Multilevel Monte Carlo in Sample Average Approximation: Convergence, Complexity and Application

TL;DR

This paper analyzes the convergence and complexity of Sample Average Approximation methods enhanced with Multilevel Monte Carlo, providing theoretical insights and numerical validation for efficient risk estimation in stochastic optimization.

Contribution

It introduces MLMC into the SAA framework, offering a comprehensive convergence analysis and demonstrating improved computational efficiency over standard methods.

Findings

MLMC improves sample complexity in SAA for biased Monte Carlo estimators.

Uniform convergence and convergence rates are established using large deviation theory.

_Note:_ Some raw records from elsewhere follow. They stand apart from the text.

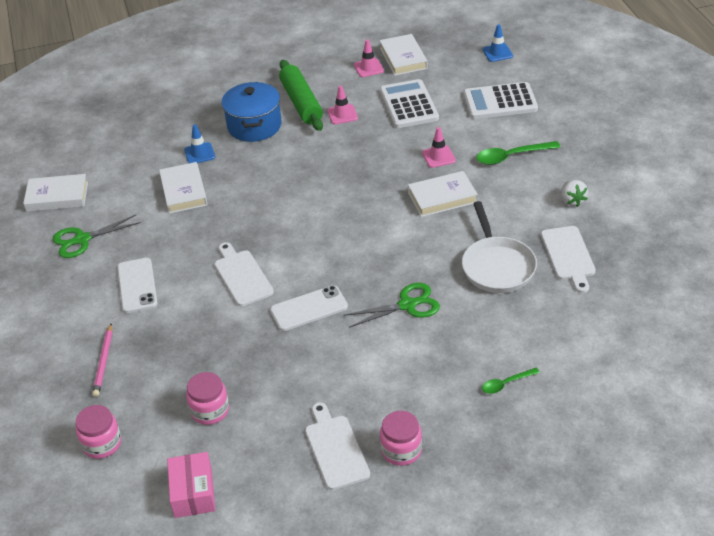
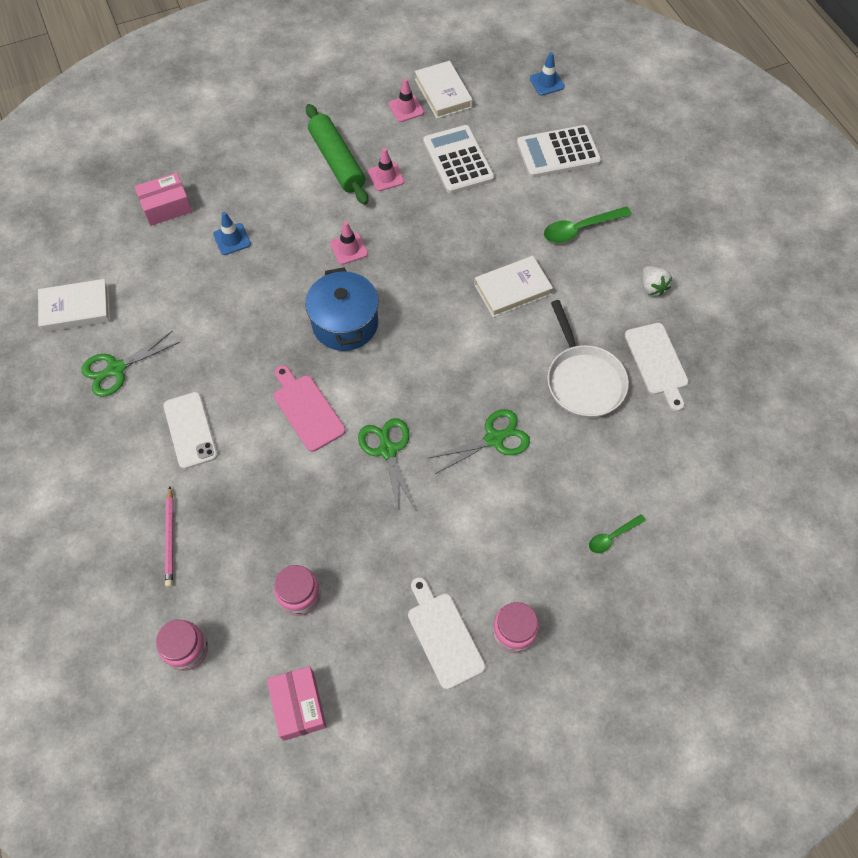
camera: 10 degrees left, 20 degrees up
white book [159,162,208,214] -> none
white cutting board [214,242,274,306] -> pink cutting board [274,365,346,452]
blue pot [221,82,282,142] -> blue pot moved to [305,267,379,351]
white phone [270,285,348,331] -> green scissors [358,418,416,511]
pink traffic cone [422,127,456,168] -> pink traffic cone moved to [330,222,368,265]
none -> pink box [134,172,192,226]

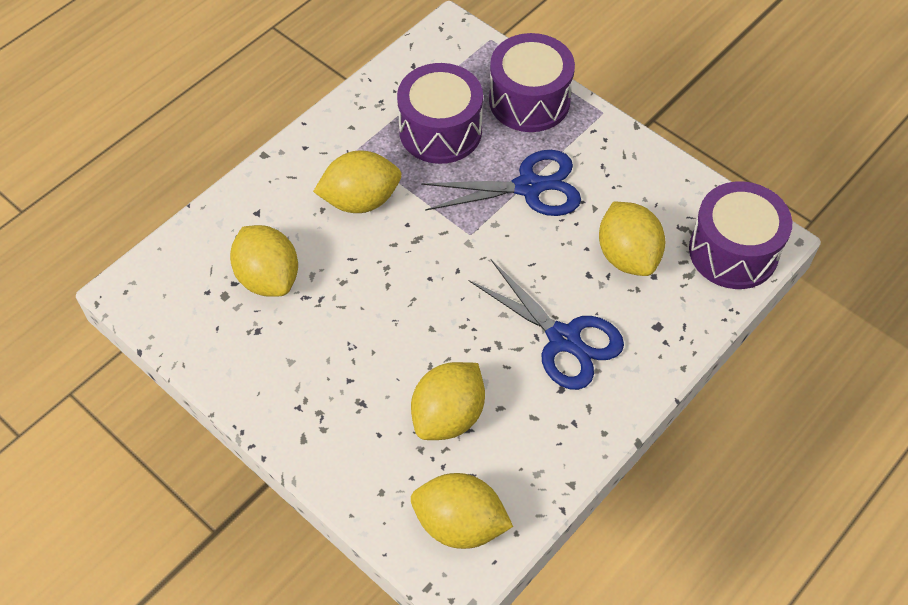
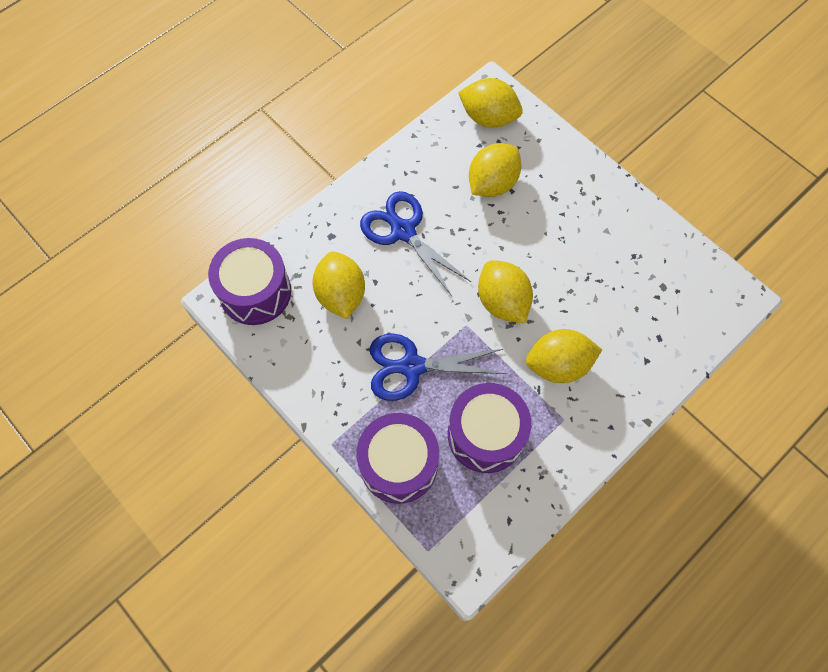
camera: 175 degrees left, 10 degrees up
yellow lemon [230,225,298,297] -> yellow lemon moved to [478,260,533,324]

Numerical experiments show MLMC's advantages in CVaR estimation under stochastic models.

Abstract

In this paper, we examine the Sample Average Approximation (SAA) procedure within a framework where the Monte Carlo estimator of the expectation is biased. We also introduce Multilevel Monte Carlo (MLMC) in the SAA setup to enhance the computational efficiency of solving optimization problems. In this context, we conduct a thorough analysis, exploiting Cram\'er's large deviation theory, to establish uniform convergence, quantify the convergence rate, and determine the sample complexity for both standard Monte Carlo and MLMC paradigms. Additionally, we perform a root-mean-squared error analysis utilizing tools from empirical process theory to derive sample complexity without relying on the finite moment condition typically required for uniform convergence results. Finally, we validate our findings and demonstrate the advantages of the MLMC estimator through numerical examples, estimating Conditional Value-at-Risk (CVaR) in the Geometric Brownian Motion and nested expectation framework.